Une palette de solutions innovantes a été conçue pour répondre aux attentes du programme. Un exemple : les toitures dites « biosolaires », qui combinent végétalisation et panneaux photovoltaïques, cette double combinaison étant assez peu commune sur un plancher bois et ayant nécessité beaucoup d’adaptations pour voir le jour. À noter que la production de chaleur collective pour le chauffage et la production d’eau chaude sanitaire sont assurées par deux chaudières biomasse situées au sous-sol, avec des silos en sous-sol du bâtiment sud et un accès direct depuis la façade pour la livraison.

(1) Cabinet fondé en 2009 par Linda Gilardone et Axelle Acchiardo, qui ont reçu le prix de la première œuvre en 2014 pour un ensemble de logements sociaux pour des populations nomades à Montreuil (Seine-Saint-Denis).

(2) Le groupement de maîtrise d’œuvre comprenait : LA Architectures (architecte mandataire) ; Les Saprophytes, paysagiste ; Vessière, BET structure bois, béton et terre crue ; Amoès, BET fluides et HQE ; E² Ecallard, Économiste ; AIDA, Acousticien ; Nathalie Chappé, BET VRD.

(3) Voir l’article « CBS : expertise des bois anciens et préconisations pour leur réemploi », dans Le Bois International des 9 et 16 juillet 2022.

◆ Données enregistrées:
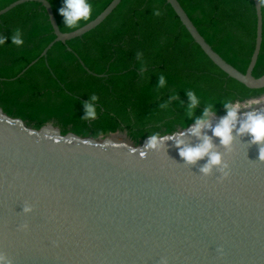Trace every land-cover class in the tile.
<instances>
[{"label":"water","instance_id":"water-1","mask_svg":"<svg viewBox=\"0 0 264 264\" xmlns=\"http://www.w3.org/2000/svg\"><path fill=\"white\" fill-rule=\"evenodd\" d=\"M28 1L44 7L54 38L17 77L41 57L47 65L54 43L94 29L121 0L69 32L60 30L48 0H15L0 16ZM252 1L255 37L244 72L212 48L178 0L166 3L214 65L247 88L261 89L264 73L255 77L252 70L262 43V8ZM74 55L86 72L104 76ZM253 109L264 112V104L238 111L227 147L212 131L227 113L212 112L211 127L199 137L191 123L162 135L168 137L163 146L141 156L150 136L134 144L112 135L62 134L48 123L33 128L0 107V264H264V144L238 134ZM204 136L227 163L226 178L220 166L201 171L207 156L195 164L180 157L177 140L195 147Z\"/></svg>","mask_w":264,"mask_h":264},{"label":"trees","instance_id":"trees-1","mask_svg":"<svg viewBox=\"0 0 264 264\" xmlns=\"http://www.w3.org/2000/svg\"><path fill=\"white\" fill-rule=\"evenodd\" d=\"M13 1L0 0V9ZM48 1L60 30L76 29L64 25L59 13L63 0ZM110 1L88 0L92 5L88 21ZM178 1L212 48L244 72L254 45L253 1ZM156 10L161 15H154ZM262 19V43L252 70L255 77L264 73V8ZM88 21H80L79 27ZM17 29L24 41L19 47L11 41ZM0 37L7 38L0 45V107L37 129L55 120L62 134L96 138L121 130L139 144L153 134H171L195 123L210 103L214 113L224 115V102L264 94V88L249 89L214 65L166 0H121L94 29L65 44L54 43L47 52V65L41 57L18 77L54 38L44 7L28 1L1 15ZM74 53L89 70L104 76L86 72ZM161 75L166 85L158 88ZM189 91L200 101L191 117ZM92 95L98 97L92 102L97 116L82 119L83 105Z\"/></svg>","mask_w":264,"mask_h":264},{"label":"clouds","instance_id":"clouds-1","mask_svg":"<svg viewBox=\"0 0 264 264\" xmlns=\"http://www.w3.org/2000/svg\"><path fill=\"white\" fill-rule=\"evenodd\" d=\"M258 4L261 8H264V0H258ZM59 13L64 17V25L69 29L79 27L80 21H88L91 18L92 5L88 0H63V6L59 9ZM156 16L161 15L159 10L153 13ZM6 37H0V45L6 44ZM11 41L13 45L22 46L23 39L22 33L19 29L15 30V33L11 36ZM140 57L141 54L137 53ZM159 84L158 88H162L166 85V80L163 75L158 77ZM189 97L188 105V116L194 115V110L199 104V100L194 92H187ZM175 98V97H173ZM98 97L95 95L90 96L88 102L84 103L85 115L82 119H95L97 116L96 107L92 102L97 101ZM224 108L227 111V115L223 117L219 124L212 129L213 135L220 138L221 144L224 146H229L233 140L232 131L235 128V124L238 120V111L241 107L239 103H232L231 101H226L223 103ZM161 107H166V105H161ZM213 105L210 103L205 108L201 117L196 119L195 127L191 129V133L194 136L199 137L201 134V129L204 127H211L210 124V114L213 112ZM246 119L241 121L239 133L238 134H249L252 137L253 144H264V112H257L255 109L245 113ZM168 137H161L153 134L149 137V140L144 146V151L141 152V156H145L149 150H159L163 146V141ZM176 146L179 148L180 157L189 164H195L198 160L208 157V162L201 169L204 174H209L213 166H220V171L223 173L222 178H226L228 173L225 171L228 168L227 163L222 162V156L218 152L212 151L213 144L211 139L207 136L203 137V143L195 147L184 146V141L177 140ZM259 159L264 161V147L259 149ZM25 211H30V209L25 208Z\"/></svg>","mask_w":264,"mask_h":264},{"label":"built area","instance_id":"built-area-1","mask_svg":"<svg viewBox=\"0 0 264 264\" xmlns=\"http://www.w3.org/2000/svg\"><path fill=\"white\" fill-rule=\"evenodd\" d=\"M232 103H239L241 105L239 111L250 110L258 105L264 104V94H261L257 97L235 100Z\"/></svg>","mask_w":264,"mask_h":264},{"label":"rangeland","instance_id":"rangeland-1","mask_svg":"<svg viewBox=\"0 0 264 264\" xmlns=\"http://www.w3.org/2000/svg\"><path fill=\"white\" fill-rule=\"evenodd\" d=\"M255 97H257V96H255ZM47 123H48V124H51V125H53V126H57L55 120H49ZM57 127H58V126H57ZM58 128H59V127H58ZM105 135H112L113 137H114V136H117V137H120V138H122V139H125V140H127V141H129V142H132L131 139L127 136V134H126L125 131L118 130V131H116V132H112V134L107 133V134H105ZM105 135H102V137L105 136Z\"/></svg>","mask_w":264,"mask_h":264},{"label":"bare ground","instance_id":"bare-ground-1","mask_svg":"<svg viewBox=\"0 0 264 264\" xmlns=\"http://www.w3.org/2000/svg\"><path fill=\"white\" fill-rule=\"evenodd\" d=\"M114 139H116V140H124V139H119V138H114Z\"/></svg>","mask_w":264,"mask_h":264}]
</instances>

◆ Consigne écrite:
Répondez aux questions suivantes à partir de l'extrait fourni.
1. Qu'associent les toitures dites « biosolaires » ?
2. En quelle année le cabinet a-t-il été fondé ?
3. Quel rôle Amoès occupait-il dans le groupement de maîtrise d'œuvre ?

◆ Réponse attendue:
1. Elles associent végétalisation et panneaux photovoltaïques.
2. Le cabinet a été fondé en 2009.
3. Amoès était le BET fluides et HQE.